Trois ans après Les Monstres aux pieds d'argile, Les Nuits rouges du théâtre d’épouvante pose un nouveau jalon dans l'univers d'Alexandre Kha. Il retrace cette fois-ci l’histoire funeste de la troupe de comédiens d'un théâtre délaissé où, peu à peu, les cauchemars imaginaires de leur spectacle macabre prennent le pas sur la réalité.
Les cinq chapitres constituent autant d’histoires secondaires, tel un roman-feuilleton. Ils évoquent aussi les personnages étranges qui peuplent ces nuits rouges : un épouvantail misanthrope, persécuté par les corbeaux, un Casanova au visage vitriolé, un jeune étudiant décapité mais bavard, un loup-garou aguicheur et lunatique, de vrais et faux zombies, un soir d’Halloween, sans oublier Elena, jeune femme d’Europe de l’Est engagée dans ce théâtre pour sa faculté à exprimer la peur, sous le joug d’un metteur en scène tyrannique.

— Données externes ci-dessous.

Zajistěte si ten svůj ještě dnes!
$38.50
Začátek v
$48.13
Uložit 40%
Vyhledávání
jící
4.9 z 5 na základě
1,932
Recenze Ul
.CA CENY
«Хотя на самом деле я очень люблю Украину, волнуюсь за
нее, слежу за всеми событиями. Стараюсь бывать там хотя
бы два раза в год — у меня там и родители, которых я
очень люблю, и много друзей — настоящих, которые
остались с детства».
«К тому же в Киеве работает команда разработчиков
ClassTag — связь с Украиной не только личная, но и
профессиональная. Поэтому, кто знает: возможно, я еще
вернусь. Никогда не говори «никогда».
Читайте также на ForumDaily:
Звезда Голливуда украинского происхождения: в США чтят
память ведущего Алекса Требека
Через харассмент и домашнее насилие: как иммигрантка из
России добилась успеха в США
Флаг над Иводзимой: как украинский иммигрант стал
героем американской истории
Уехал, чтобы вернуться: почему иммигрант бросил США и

Ici, le dérisoire côtoie le tragique. Le morbide se teinte d’érotisme. Les nuits sont rouges mais le sang plutôt noir.
C’est un hommage aux fantômes du Grand-Guignol, fameux théâtre parisien. Un hommage à ce mauvais genre par excellence qui exploita les peurs naissantes d’un siècle en pleine révolution industrielle et scientifique. Loin des flots d’hémoglobine qu’un cinéma de série B déversera ensuite sur les écrans, l’art du Grand-Guignol consistait plutôt à faire monter le taux d’adrénaline du spectateur, provoquant sueurs froides et palpitations, jusqu’à l’évanouissement dans le meilleur des cas. Cette machinerie scénique, plus subtile qu’il n’y paraît avec sa panoplie d’effets spéciaux, se dérègle ici sous nos yeux dans un joyeux désordre.